CUDA compiles to hardware agnostic intermediary binaries which can run on any hardware as long as the target feature level is compatible and you can target multiple feature levels with a single binary.

CUDA code compiled 10 years ago still runs just fine, ROCm require recompilation every time the framework is updated and every time a new hardware is released.



That's all software. There is nothing but resources between here and a release of ROCm that compiles existing code into a stable intermediate representation, if that's something people care about. (It's not clear if it is for anything with published source code; then it matters a lot more if the new version can compile the old code than if the new hardware can run the old binary, since it's not exactly an ordeal to hit the "compile" button once or even ship something that does that automatically.)


It’s a must, published source code or not it doesn’t help.

First there is no forward compatibility guarantee for compiling and based on current history it always breaks.

Secondly even if the code is available a design that breaks software on other users machine is stupid and anti user.

Plenty of projects could import libraries and then themselves be upstream dependencies for other projects, many of which may not be supported.

CUDA is king because people can and still do run 15 year old compiles CUDA code on a daily basis and they know that what they produced today is guaranteed to work on all current and future hardware.

With ROCm you have no guarantee that it would work on even the hardware from the same generation and you pretty much have a guarantee that the next update will break your stuff.
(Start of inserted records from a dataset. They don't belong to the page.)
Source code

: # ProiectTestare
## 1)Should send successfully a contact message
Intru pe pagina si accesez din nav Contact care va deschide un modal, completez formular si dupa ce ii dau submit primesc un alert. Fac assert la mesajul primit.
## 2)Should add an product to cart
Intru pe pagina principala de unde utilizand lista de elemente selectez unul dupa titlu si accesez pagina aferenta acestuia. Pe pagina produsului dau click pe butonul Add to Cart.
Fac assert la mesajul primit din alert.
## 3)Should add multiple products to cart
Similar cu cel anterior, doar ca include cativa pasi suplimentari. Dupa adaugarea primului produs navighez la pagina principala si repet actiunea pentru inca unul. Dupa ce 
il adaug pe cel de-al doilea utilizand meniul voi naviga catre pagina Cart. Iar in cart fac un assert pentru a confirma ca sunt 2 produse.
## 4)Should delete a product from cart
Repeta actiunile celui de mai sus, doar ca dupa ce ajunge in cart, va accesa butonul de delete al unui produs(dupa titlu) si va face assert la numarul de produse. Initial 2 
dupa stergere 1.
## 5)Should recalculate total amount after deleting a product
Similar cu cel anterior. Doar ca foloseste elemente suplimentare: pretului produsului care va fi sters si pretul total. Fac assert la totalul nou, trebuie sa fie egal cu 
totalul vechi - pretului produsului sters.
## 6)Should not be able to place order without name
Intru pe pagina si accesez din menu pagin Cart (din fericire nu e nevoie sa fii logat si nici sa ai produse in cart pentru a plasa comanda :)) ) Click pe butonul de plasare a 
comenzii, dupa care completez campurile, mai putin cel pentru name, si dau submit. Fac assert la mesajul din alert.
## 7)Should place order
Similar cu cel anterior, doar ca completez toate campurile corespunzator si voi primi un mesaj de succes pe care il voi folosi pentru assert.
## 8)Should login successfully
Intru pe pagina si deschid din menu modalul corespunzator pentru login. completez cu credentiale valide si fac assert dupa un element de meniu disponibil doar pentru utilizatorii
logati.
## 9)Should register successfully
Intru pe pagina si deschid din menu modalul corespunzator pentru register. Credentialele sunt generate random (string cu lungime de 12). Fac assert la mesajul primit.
This was a problem with all AMD compilers for GPGPU and ROCm should’ve tried to solve it from day 1 but it still adopted a poor design and that has nothing to do with how many people are working on it.


> Secondly even if the code is available a design that breaks software on other users machine is stupid and anti user.

Most things work like this. You can't natively run ARM programs on x86 or POWER or vice versa, but in most languages you can recompile the code. If you have libraries then you recompile the libraries. All it takes is distributing the code instead of just a binary. Not distributing the code is stupid and anti-user.

> This was a problem with all AMD compilers for GPGPU and ROCm should’ve tried to solve it from day 1 but it still adopted a poor design and that has nothing to do with how many people are working on it.

It isn't even a design decision. Compilers will commonly emit machine code that checks for hardware features like AVX and branch to different instructions based on whether the machine it's running on supports that. That feature can be added to a compiler at any time.

The compiler is open source, isn't it? You could add it yourself, absent any resource constraints.


No most thing’s definitely don’t work like this. I don’t expect my x86 program to stop working after a software update or not to work on new x86 CPUs that’s just ridiculous.

Also if you expect anyone to compile anything you probably haven’t shipped anything in your life.

ROCm is a pile of rubbish until they throw it out and actually have a model that would guarantee forward and backward compatibility it would remain useless for anyone who actually builds software other people use.


> I don’t expect my x86 program to stop working after a software update or not to work on new x86 CPUs that’s just ridiculous.

Your x86 program doesn't work on Apple Silicon without something equivalent to a recompile. Old operating systems very commonly can't run on bare metal new hardware because they don't have drivers for it.

Even the IR isn't actually machine code, it's just a binary format of something that gets compiled into actual machine code right before use.

> Also if you expect anyone to compile anything you probably haven’t shipped anything in your life.

Half the software people run uses JIT compilation of some kind.